Received 17 September 2014; Accepted 28 November 2014

Academic Editor: Yudong Zhang

Copyright © 2015 Leandro L. S. Linhares et al. This is an open access article distributed under the Creative Commons Attribution License, which permits unrestricted use, distribution, and reproduction in any medium, provided the original work is properly cited.

Abstract

Recent researches have demonstrated that the Fuzzy Wavelet Neural Networks (FWNNs) are an efficient tool to identify nonlinear systems. In these structures, features related to fuzzy logic, wavelet functions, and neural networks are combined in an architecture similar to the Adaptive Neurofuzzy Inference Systems (ANFIS). In practical applications, the experimental data set used in the identification task often contains unknown noise and outliers, which decrease the FWNN model reliability. In order to reduce the negative effects of these erroneous measurements, this work proposes the direct use of a similarity measure based on information theory in the FWNN learning procedure.
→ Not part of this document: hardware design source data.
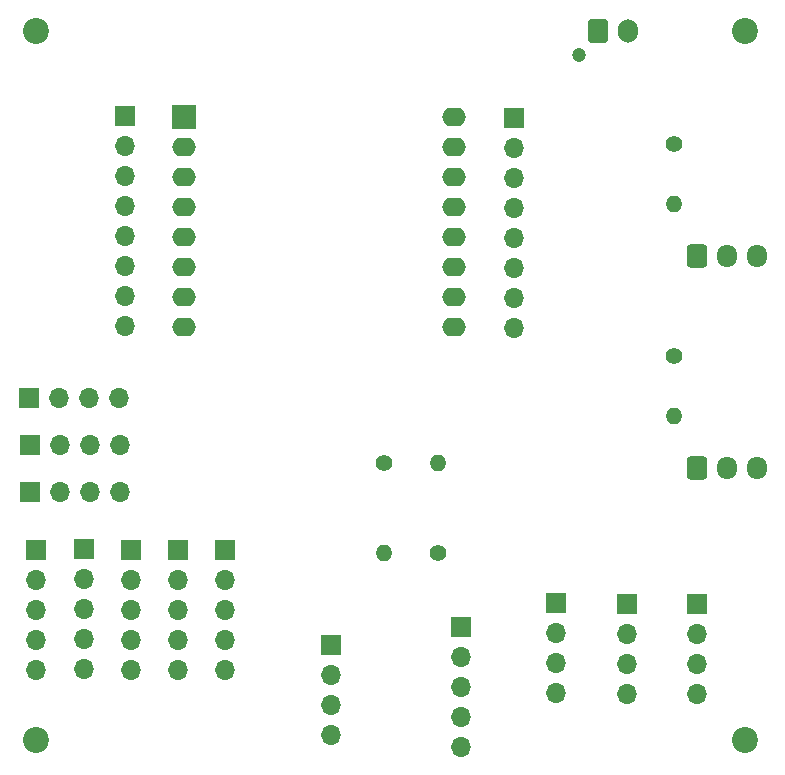
<source format=gbr>
%TF.GenerationSoftware,KiCad,Pcbnew,8.0.5*%
%TF.CreationDate,2024-10-07T23:19:43+02:00*%
%TF.ProjectId,D1 Breadboard,44312042-7265-4616-9462-6f6172642e6b,rev?*%
%TF.SameCoordinates,Original*%
%TF.FileFunction,Soldermask,Bot*%
%TF.FilePolarity,Negative*%
%FSLAX46Y46*%
G04 Gerber Fmt 4.6, Leading zero omitted, Abs format (unit mm)*
G04 Created by KiCad (PCBNEW 8.0.5) date 2024-10-07 23:19:43*
%MOMM*%
%LPD*%
G01*
G04 APERTURE LIST*
G04 Aperture macros list*
%AMRoundRect*
0 Rectangle with rounded corners*
0 $1 Rounding radius*
0 $2 $3 $4 $5 $6 $7 $8 $9 X,Y pos of 4 corners*
0 Add a 4 corners polygon primitive as box body*
4,1,4,$2,$3,$4,$5,$6,$7,$8,$9,$2,$3,0*
0 Add four circle primitives for the rounded corners*
1,1,$1+$1,$2,$3*
1,1,$1+$1,$4,$5*
1,1,$1+$1,$6,$7*
1,1,$1+$1,$8,$9*
0 Add four rect primitives between the rounded corners*
20,1,$1+$1,$2,$3,$4,$5,0*
20,1,$1+$1,$4,$5,$6,$7,0*
20,1,$1+$1,$6,$7,$8,$9,0*
20,1,$1+$1,$8,$9,$2,$3,0*%
G04 Aperture macros list end*
%ADD10C,1.200000*%
%ADD11RoundRect,0.250000X-0.600000X-0.750000X0.600000X-0.750000X0.600000X0.750000X-0.600000X0.750000X0*%
%ADD12O,1.700000X2.000000*%
%ADD13R,1.700000X1.700000*%
%ADD14O,1.700000X1.700000*%
%ADD15C,2.200000*%
%ADD16R,2.000000X2.000000*%
%ADD17O,2.000000X1.600000*%
%ADD18C,1.400000*%
%ADD19O,1.400000X1.400000*%
%ADD20RoundRect,0.250000X-0.600000X-0.725000X0.600000X-0.725000X0.600000X0.725000X-0.600000X0.725000X0*%
%ADD21O,1.700000X1.950000*%
G04 APERTURE END LIST*
D10*
%TO.C,J18*%
X63000000Y-19000000D03*
D11*
X64600000Y-17000000D03*
D12*
X67100000Y-17000000D03*
%TD*%
D13*
%TO.C,J11*%
X53000000Y-67380000D03*
D14*
X53000000Y-69920000D03*
X53000000Y-72460000D03*
X53000000Y-75000000D03*
X53000000Y-77540000D03*
%TD*%
D13*
%TO.C,J14*%
X42000000Y-68920000D03*
D14*
X42000000Y-71460000D03*
X42000000Y-74000000D03*
X42000000Y-76540000D03*
%TD*%
D15*
%TO.C,REF\u002A\u002A*%
X17000000Y-17000000D03*
%TD*%
%TO.C,REF\u002A\u002A*%
X77000000Y-77000000D03*
%TD*%
D13*
%TO.C,J3*%
X16460000Y-52000000D03*
D14*
X19000000Y-52000000D03*
X21540000Y-52000000D03*
X24080000Y-52000000D03*
%TD*%
D13*
%TO.C,J7*%
X16380000Y-48000000D03*
D14*
X18920000Y-48000000D03*
X21460000Y-48000000D03*
X24000000Y-48000000D03*
%TD*%
D16*
%TO.C,U1*%
X29500000Y-24220000D03*
D17*
X29500000Y-26760000D03*
X29500000Y-29300000D03*
X29500000Y-31840000D03*
X29500000Y-34380000D03*
X29500000Y-36920000D03*
X29500000Y-39460000D03*
X29500000Y-42000000D03*
X52360000Y-42000000D03*
X52360000Y-39460000D03*
X52360000Y-36920000D03*
X52360000Y-34380000D03*
X52360000Y-31840000D03*
X52360000Y-29300000D03*
X52360000Y-26760000D03*
X52360000Y-24220000D03*
%TD*%
D18*
%TO.C,R4*%
X71000000Y-26525000D03*
D19*
X71000000Y-31605000D03*
%TD*%
D18*
%TO.C,R3*%
X71000000Y-44500000D03*
D19*
X71000000Y-49580000D03*
%TD*%
D13*
%TO.C,J4*%
X33035000Y-60885000D03*
D14*
X33035000Y-63425000D03*
X33035000Y-65965000D03*
X33035000Y-68505000D03*
X33035000Y-71045000D03*
%TD*%
D18*
%TO.C,R1*%
X46500000Y-53500000D03*
D19*
X46500000Y-61120000D03*
%TD*%
D13*
%TO.C,J8*%
X24500000Y-24125000D03*
D14*
X24500000Y-26665000D03*
X24500000Y-29205000D03*
X24500000Y-31745000D03*
X24500000Y-34285000D03*
X24500000Y-36825000D03*
X24500000Y-39365000D03*
X24500000Y-41905000D03*
%TD*%
%TO.C,J16*%
X67000000Y-73080000D03*
X67000000Y-70540000D03*
X67000000Y-68000000D03*
D13*
X67000000Y-65460000D03*
%TD*%
%TO.C,J9*%
X57500000Y-24340000D03*
D14*
X57500000Y-26880000D03*
X57500000Y-29420000D03*
X57500000Y-31960000D03*
X57500000Y-34500000D03*
X57500000Y-37040000D03*
X57500000Y-39580000D03*
X57500000Y-42120000D03*
%TD*%
%TO.C,J15*%
X61000000Y-73000000D03*
X61000000Y-70460000D03*
X61000000Y-67920000D03*
D13*
X61000000Y-65380000D03*
%TD*%
D14*
%TO.C,J10*%
X24080000Y-56000000D03*
X21540000Y-56000000D03*
X19000000Y-56000000D03*
D13*
X16460000Y-56000000D03*
%TD*%
D18*
%TO.C,R2*%
X51000000Y-61120000D03*
D19*
X51000000Y-53500000D03*
%TD*%
D15*
%TO.C,REF\u002A\u002A*%
X77000000Y-17000000D03*
%TD*%
D14*
%TO.C,J17*%
X73000000Y-73080000D03*
X73000000Y-70540000D03*
X73000000Y-68000000D03*
D13*
X73000000Y-65460000D03*
%TD*%
%TO.C,J1*%
X17035000Y-60920000D03*
D14*
X17035000Y-63460000D03*
X17035000Y-66000000D03*
X17035000Y-68540000D03*
X17035000Y-71080000D03*
%TD*%
D13*
%TO.C,J5*%
X21035000Y-60840000D03*
D14*
X21035000Y-63380000D03*
X21035000Y-65920000D03*
X21035000Y-68460000D03*
X21035000Y-71000000D03*
%TD*%
D13*
%TO.C,J6*%
X25035000Y-60920000D03*
D14*
X25035000Y-63460000D03*
X25035000Y-66000000D03*
X25035000Y-68540000D03*
X25035000Y-71080000D03*
%TD*%
D15*
%TO.C,REF\u002A\u002A*%
X17000000Y-77000000D03*
%TD*%
D20*
%TO.C,J13*%
X73000000Y-36000000D03*
D21*
X75500000Y-36000000D03*
X78000000Y-36000000D03*
%TD*%
D20*
%TO.C,J12*%
X73000000Y-54000000D03*
D21*
X75500000Y-54000000D03*
X78000000Y-54000000D03*
%TD*%
D13*
%TO.C,J2*%
X29035000Y-60920000D03*
D14*
X29035000Y-63460000D03*
X29035000Y-66000000D03*
X29035000Y-68540000D03*
X29035000Y-71080000D03*
%TD*%
M02*

</source>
The Mean Squared Error (MSE) cost function is replaced by the Maximum Correntropy Criterion (MCC) in the traditional error backpropagation (BP) algorithm. The input-output maps of a real nonlinear system studied in this work are identified from an experimental data set corrupted by different outliers rates and additive white Gaussian noise. The results demonstrate the advantages of the proposed cost function using the MCC as compared to the MSE. This work also investigates the influence of the kernel size on the performance of the MCC in the BP algorithm, since it is the only free parameter of correntropy.